At first, boundary extension was studied by having participants draw scenes from memory. Participants would be presented with a photo and then the photo would be taken away and participants would be asked to draw the photo from memory keeping in mind the proportions of the original photo and the background. But because of the inherent tediousness and imprecision of coding and analyzing this kind of picture data, psychologists transitioned to studying boundary extension through picture recognition memory tasks. In a picture recognition memory task, participants would be shown photos in the study phase and then presented with photos that were the same or slightly altered in the test phase. They would be asked if the photo was the same or if the camera angle seemed a little further away, a lot further away, a little closer, or a lot closer. Finally, they would rate how confident they were about their answer ranging from sure, pretty sure, not sure, or did not see the picture.

== Boundary extension affects different age groups ==

Boundary extension occurs no matter what age one is. For example, boundary extension is present in infants. Children also have boundary extension no matter if they draw scenes from memory or complete a picture recognition task. Even college students have boundary extension no matter the kind of boundary extension task. Finally, adults and older adults demonstrate boundary extension tendencies as well. Boundary extension will persist and occur throughout one’s life starting in infancy.

== Multimodal boundary extension ==

=== Visual and haptic boundary extension ===
Boundary extension has been explored by incorporating a haptic element into a boundary extension task. The researchers had college students either view or touch 3-D scene-regions with a frame. The college students then recalled the stimuli that they had interacted with by listing what objects they had either felt or saw. Boundary extension occurred for both the visual and haptic stimuli and conditions. The researchers concluded that boundary extension occurs across modalities. People perceive and remember scenes multimodally through both their eyes and their hands.

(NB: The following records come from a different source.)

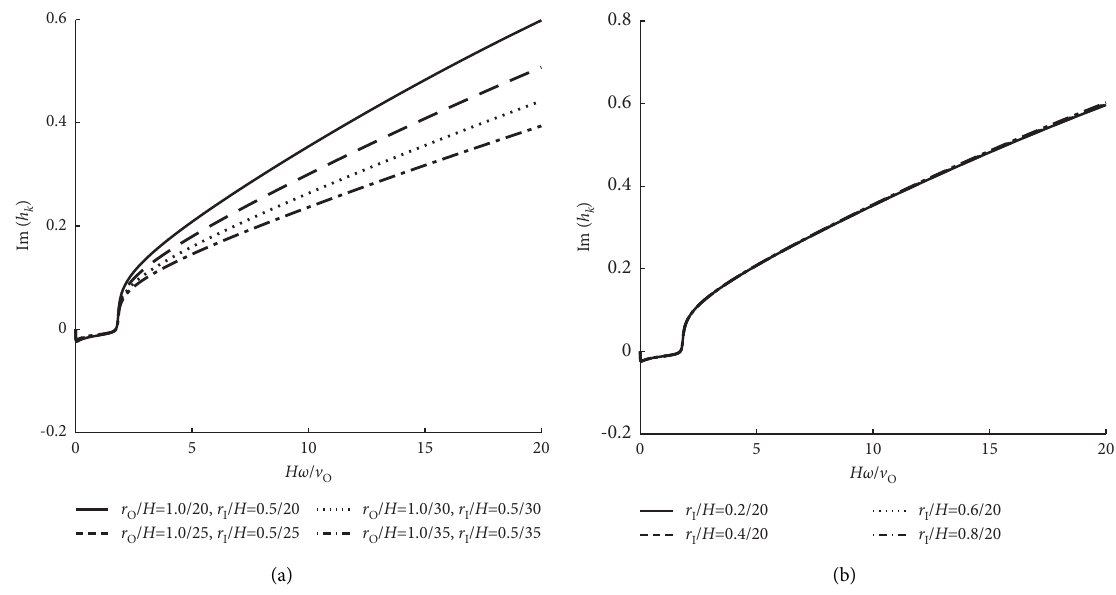
Figure 9: The impedance factor curves of soil layers under different inner radii of pipe pile. (a) Horizontal stiffness factor of the soil layer. (b) Horizontal damping factor of the soil layer.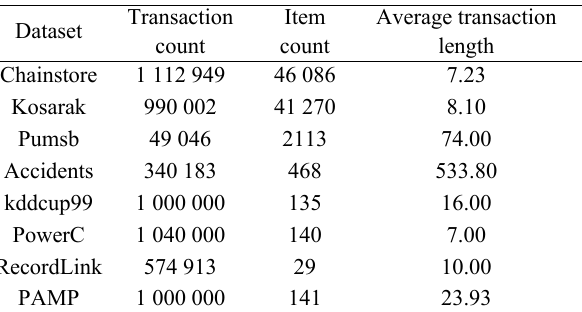
Table 5 Characteristic of the datasets. Algorithm 2 Reduce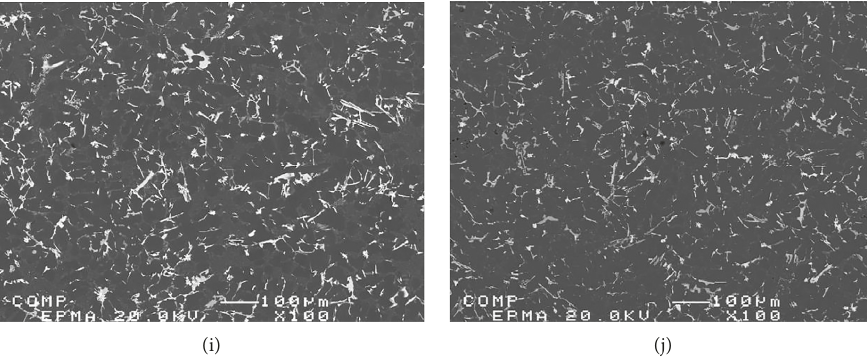
Figure 1: Backscattered electron images for as-cast (left) and solution heat-treated (right) conditions of the alloys studied: (a, b) M1S (base alloy), (c, d) M2S (2wt.% Ni), (e, f) M3S (0.75 wt.% Mn), (g, h) M4S (4wt.% Ni), and (i, j) M5S (2wt.% Ni + 0.75 wt.%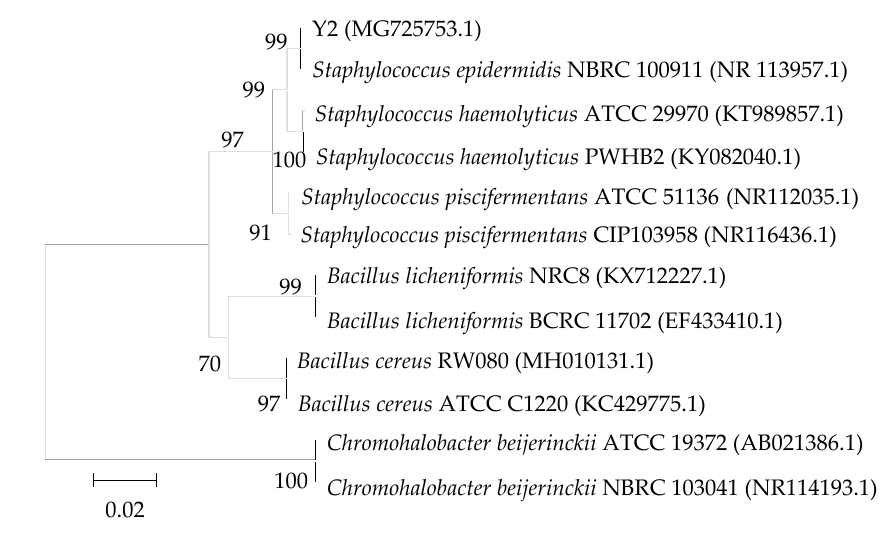
Figure 1. Phylogenetic tree of S. epidermidis Y2 based on the sequence alignment.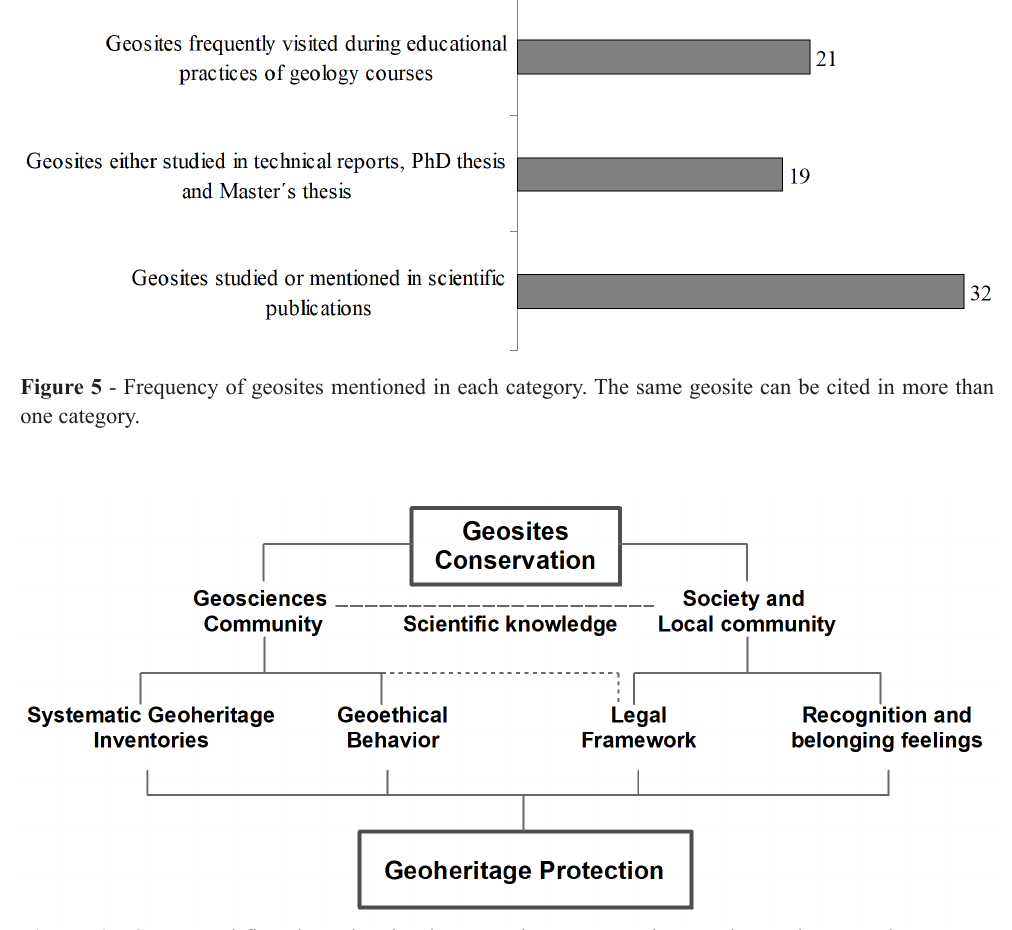
Figure 6 - Conceptual flowchart showing how geosites conservation can be used as a tool to protect geoheritage. Dashed lines indicate indirect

=== Visual and auditory boundary extension ===
Boundary extension has also been studied by adding an auditory element to see how sound relates to boundary extension and picture memory. Researchers had participants complete the normal picture recognition memory task with an added auditory component. Participants were in one of three conditions: no sound, music, or sound effect. While viewing the photos in the study phase, participants either listened to silence, a sound relevant to the photo, or unrelated music. They then completed the normal test phase structure of the picture recognition memory task. Boundary extension occurred in all three conditions and did not differ across conditions. So, the type of noise did not affect boundary extension. Indeed, boundary extension in both auditory conditions was the same as the control condition where the participants listened to silence while viewing the photos. Auditory stimuli do not affect boundary extension at all.

== Boundary extension and different brains ==

=== Down syndrome ===
Children with Down syndrome still experienced boundary extension on the picture recognition memory task, the drawing task, and the 3-D scene memory task compared to children without Down syndrome despite the differences in their brains. Down syndrome participants typically demonstrated the most boundary extension on the drawing task.

=== Amnesia ===
Among test subjects with a type of brain damage that leads to a form of amnesia, the boundary extension error ranges from significantly less erroneous to nonexistent when compared to test subjects that do not have brain damage.